Senate Agriculture Committee chairman Pat Roberts (R., Kan.) and ranking member Sen. Debbie Stabenow (D., Mich.) announced that the committee will hold a hearing on Nov. 28 to consider the nominations of Dr. Mindy Brashears, Naomi Earp and Scott Hutchins within the U.S. Department of Agriculture.
The nominations are for Brashears, of Texas, to be undersecretary of agriculture for food safety; Naomi C. Earp, of Maryland, to be an assistant secretary of agriculture for civil rights and Scott Hutchins, of Indiana, to be undersecretary of agriculture for research, education and economics.
Specifically, the nomination of Hutchins has raised concern recently. More than 200 organizations representing farming, food safety and environmental groups urged senators to reject the chief scientist nomination. (Read the full letter here.)
Hutchins spent more than 30 years of his career working at Dow AgroSciences with a focus on pesticides. In announcing the nomination four months ago, Agriculture Secretary Sonny Perdue said, “His extensive background in research and commitment to sound science and data make him exceptionally qualified for this post, and I am eager to have Dr. Hutchins join the team.”
Hutchins would be the third member of Dow AgroSciences’ pesticide and seed division to hold a high-level position in the Trump Administration’s USDA, those opposed to the nomination said. The groups noted that his strong ties to corporate agribusiness and pesticide companies present serious conflicts of interest that will undoubtedly affect his ability to serve as chief scientist for USDA.
If confirmed, Hutchins would set the agenda for the agency’s $2.9 billion research budget earmarked to advance scientific knowledge related to agriculture through research, extension and education.
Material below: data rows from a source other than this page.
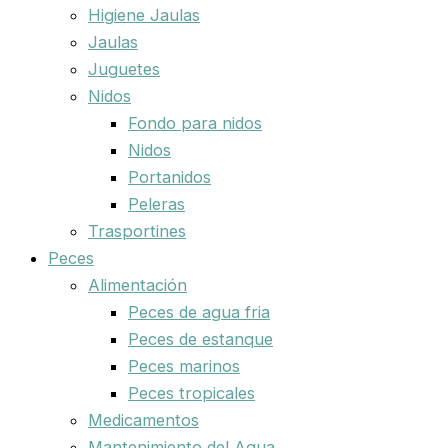
Higiene Jaulas
Jaulas
Juguetes
Nidos
Fondo para nidos
Nidos
Portanidos
Peleras
Trasportines
Peces
Alimentación
Peces de agua fria
Peces de estanque
Peces marinos
Peces tropicales
Medicamentos
Mantenimiento del Agua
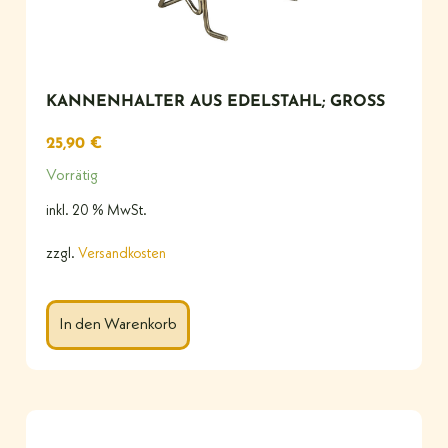
KANNENHALTER AUS EDELSTAHL; GROSS
25,90
€
Vorrätig
inkl. 20 % MwSt.
zzgl.
Versandkosten
In den Warenkorb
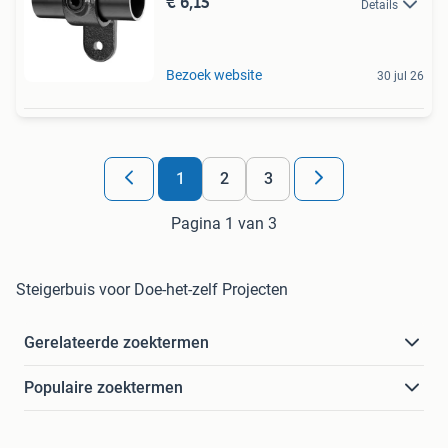
€ 6,15
Details
Bezoek website
30 jul 26
1
2
3
Pagina 1 van 3
Steigerbuis voor Doe-het-zelf Projecten
Gerelateerde zoektermen
Populaire zoektermen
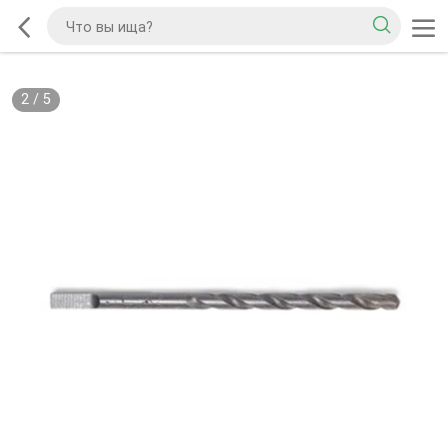
2
/
5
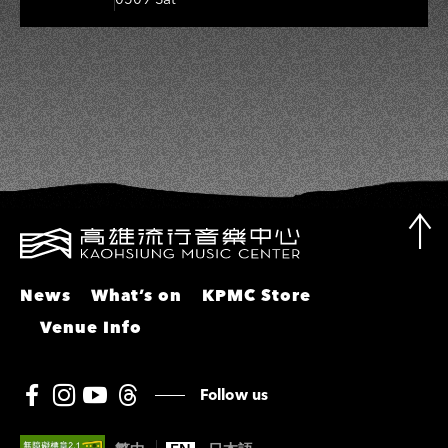
敏、張秀卿、王彩樺、吳淑敏、施文
彬、邵大倫、曹雅雯、陳孟賢、黃露
瑤
News
What’s on
KPMC Store
Venue Info
Follow us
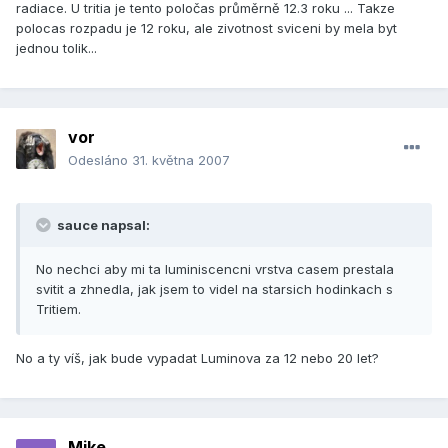
radiace. U tritia je tento poločas průměrně 12.3 roku ... Takze
polocas rozpadu je 12 roku, ale zivotnost sviceni by mela byt
jednou tolik...
vor
Odesláno
31. května 2007
sauce napsal:
No nechci aby mi ta luminiscencni vrstva casem prestala
svitit a zhnedla, jak jsem to videl na starsich hodinkach s
Tritiem.
No a ty víš, jak bude vypadat Luminova za 12 nebo 20 let?
Mike.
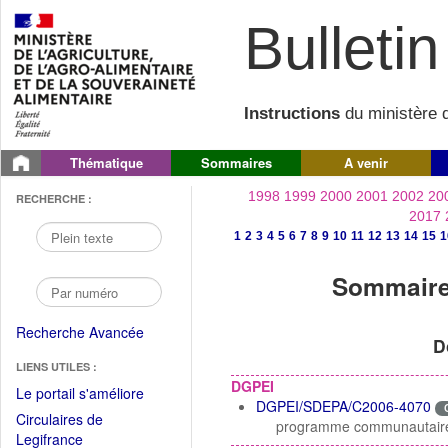
Bulletin 
Instructions
du ministère d
Thématique
Sommaires
A venir
1998
1999
2000
2001
2002
20
RECHERCHE :
2017
1
2
3
4
5
6
7
8
9
10
11
12
13
14
15
1
Sommaire 
Recherche Avancée
D
LIENS UTILES :
DGPEI
(Fichier
Le portail s'améliore
DGPEI/SDEPA/C2006-4070
PDF
Circulaires de
programme communautaire p
ouvrir
(Ouvrir
Legifrance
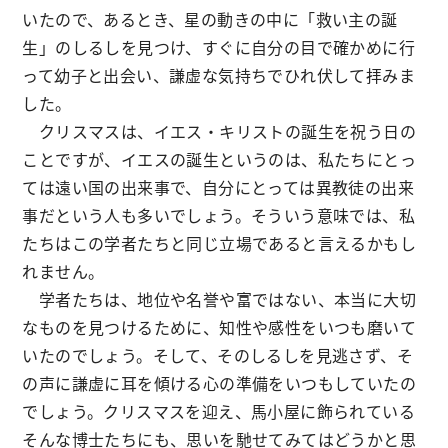
いたので、あるとき、星の動きの中に「救い主の誕
生」のしるしを見つけ、すぐに自分の目で確かめに行
って幼子と出会い、謙虚な気持ちでひれ伏して拝みま
した。
クリスマスは、イエス・キリストの誕生を祝う日の
ことですが、イエスの誕生というのは、私たちにとっ
ては遠い国の出来事で、自分にとっては異教徒の出来
事だという人も多いでしょう。そういう意味では、私
たちはこの学者たちと同じ立場であると言えるかもし
れません。
学者たちは、地位や名誉や富ではない、本当に大切
なものを見つけるために、知性や感性をいつも磨いて
いたのでしょう。そして、そのしるしを見逃さず、そ
の声に謙虚に耳を傾ける心の準備をいつもしていたの
でしょう。クリスマスを迎え、馬小屋に飾られている
そんな博士たちにも、思いを馳せてみてはどうかと思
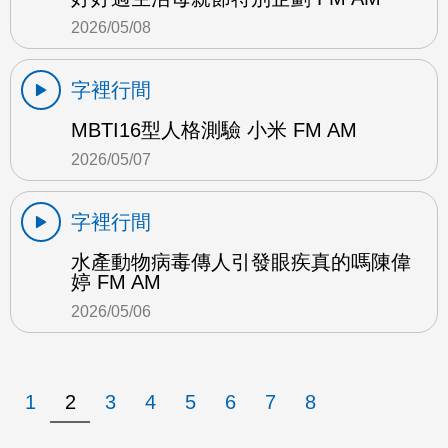
2026/05/08
字裡行間
MBTI16型人格測驗 小米 FM AM
2026/05/07
字裡行間
水產動物病毒傳人引發眼疾真的嗎陳偉
婷 FM AM
2026/05/06
1
2
3
4
5
6
7
8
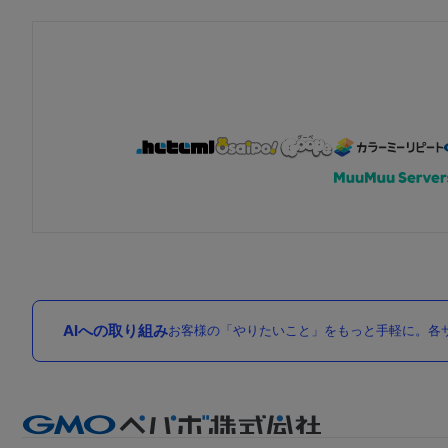
AIへの取り組み
お客様の「やりたいこと」をもっと手軽に。各サ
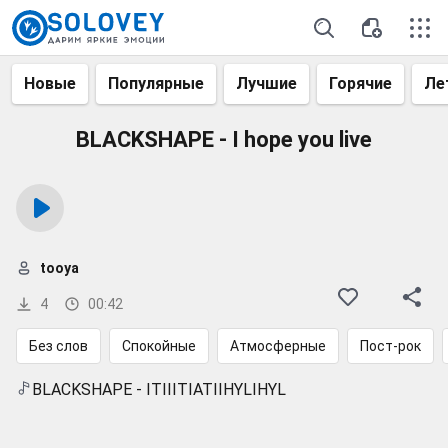
Новые
Популярные
Лучшие
Горячие
Ле
BLACKSHAPE - I hope you live
tooya
4
00:42
Без слов
Спокойные
Атмосферные
Пост-рок
BLACKSHAPE - ITIIITIATIIHYLIHYL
He would be tasked with leading and overseeing the Agricultural Research Service, National Institute of Food & Agriculture, National Agricultural Library and National Agricultural Statistics Service.
"In nominating Scott Hutchins to the position of chief scientist at USDA, the Trump Administration has, again, proven that they are more interested in promoting the agenda and profit of industrial agribusiness over scientific integrity, the protection of public health and the well-being of farmers, farm workers and rural communities,” said Jim Goodman, board president and organic dairy and beef farmer, National Family Farm Coalition.
Earp was nominated in February, and Brashears was nominated in May.
Brashears is a professor of food safety and public health and the director of the International Center for Food Industry Excellence at Texas Tech University. Her research program focuses on improving food safety standards to make an impact on public health. Her work evaluates interventions in pre- and post-harvest environments and on the emergence of antimicrobial drug resistance in animal feeding systems. These efforts have resulted in the commercialization of a pre-harvest feed additive that can reduce Escherichia coli and salmonella in cattle.